As Mar-a-Lago probe intensifies, key Trump attorney says he's departing legal team

CBS News Miami

MIAMI - A key lawyer for former President Donald Trump said Wednesday that he was leaving the legal team, a move that comes as a special counsel investigation into the retention of classified documents shows signs of being in its final stages.

Timothy Parlatore said that his departure had nothing to do with Trump and was not a reflection on his view of the Justice Department's investigation, which he has long called misguided and overly aggressive, or on the strength of the government's evidence. He said he believed he had served Trump well.

Other lawyers, including former Justice Department prosecutor James Trusty, are continuing to represent Trump in Washington investigations.
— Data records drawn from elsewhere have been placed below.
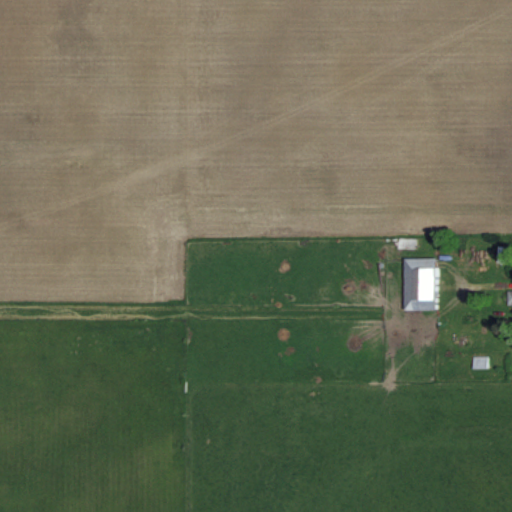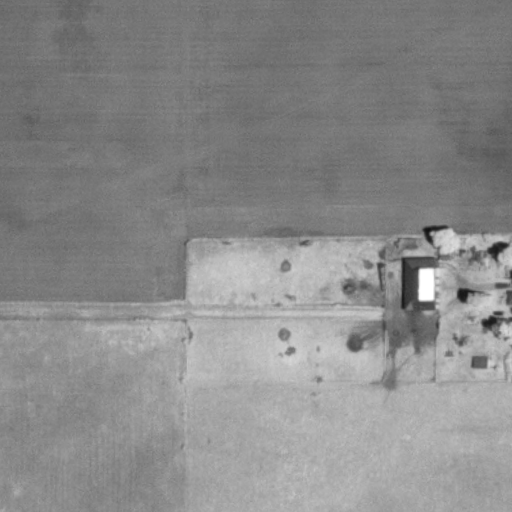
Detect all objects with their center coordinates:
building: (429, 282)
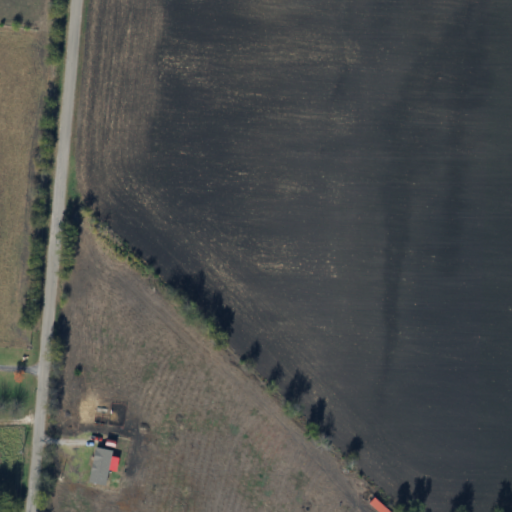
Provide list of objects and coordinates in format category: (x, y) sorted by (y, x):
road: (51, 255)
road: (19, 418)
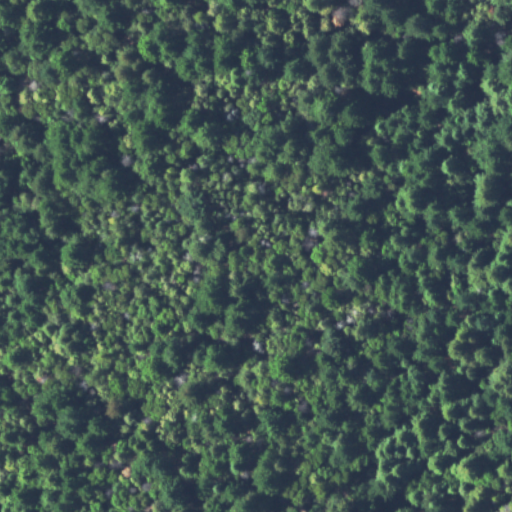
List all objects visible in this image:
road: (46, 418)
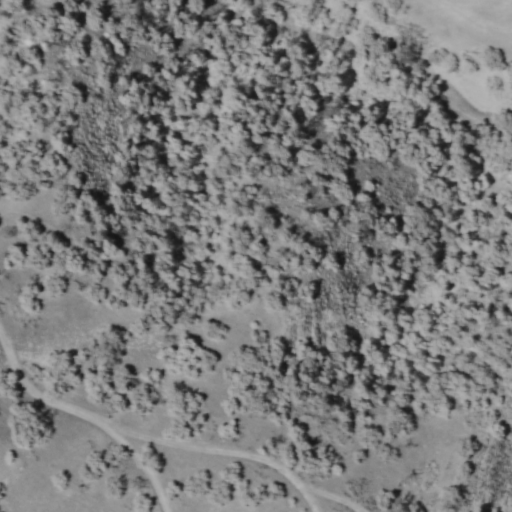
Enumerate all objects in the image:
road: (88, 413)
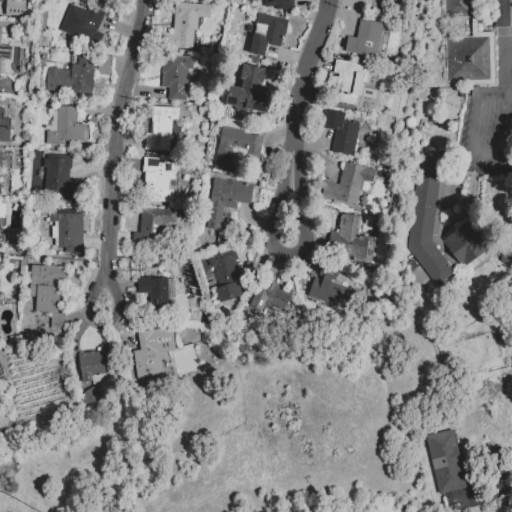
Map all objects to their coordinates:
building: (278, 3)
building: (14, 7)
building: (456, 8)
building: (457, 8)
building: (82, 23)
building: (183, 25)
building: (266, 33)
building: (364, 38)
building: (364, 39)
road: (500, 50)
building: (4, 56)
building: (469, 57)
building: (466, 58)
building: (175, 75)
building: (71, 76)
road: (302, 80)
building: (347, 82)
building: (247, 91)
road: (506, 100)
building: (66, 127)
building: (159, 128)
building: (340, 131)
building: (340, 131)
building: (4, 133)
building: (4, 134)
parking lot: (484, 136)
road: (118, 141)
building: (235, 147)
building: (0, 158)
building: (58, 178)
building: (157, 179)
building: (347, 183)
building: (347, 183)
building: (225, 199)
building: (2, 209)
building: (426, 219)
building: (426, 219)
building: (151, 225)
building: (66, 229)
building: (347, 237)
building: (459, 242)
building: (464, 242)
road: (285, 256)
building: (225, 274)
building: (328, 289)
building: (48, 291)
building: (157, 291)
building: (269, 297)
road: (102, 321)
building: (151, 351)
building: (93, 363)
building: (90, 396)
building: (2, 425)
building: (444, 461)
building: (444, 461)
building: (498, 466)
road: (489, 490)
Parlatore has long been a key member of the team representing Trump in an investigation by Justice Department special counsel Jack Smith into the possession of hundreds of classified documents at the former president's Florida home, Mar-a-Lago as well as into possible efforts to obstruct that probe.

A grand jury over the last several months has heard from a broad array of witnesses close to Trump. Federal prosecutors in March questioned another of Trump's lawyers, M. Evan Corcoran, before the grand jury after successfully piercing attorney-client privilege. Parlatore testified voluntarily in December about efforts to recover classified documents in response to government demands.

Last month, Parlatore and other lawyers for Trump issued a letter to the chairman of the House Intelligence Committee, Rep. Mike Turner, laying out a series of defense arguments of Trump and saying that the Justice Department should be "ordered to stand down" in its investigation.

Besides the Mar-a-Lago probe, Smith has also been investigating efforts by Trump and his allies to overturn the results of the 2020 presidential election, with former Vice President Mike Pence among the grand jury witnesses in that probe. Manhattan prosecutors charged Trump in March arising from hush-money payments made to a porn star who said he had an extramarital sexual encounter with her years earlier.

In Georgia, prosecutors in Fulton County are expected to announce in coming months the results of an investigation into attempts to subvert Trump's election loss to President Joe Biden in that state.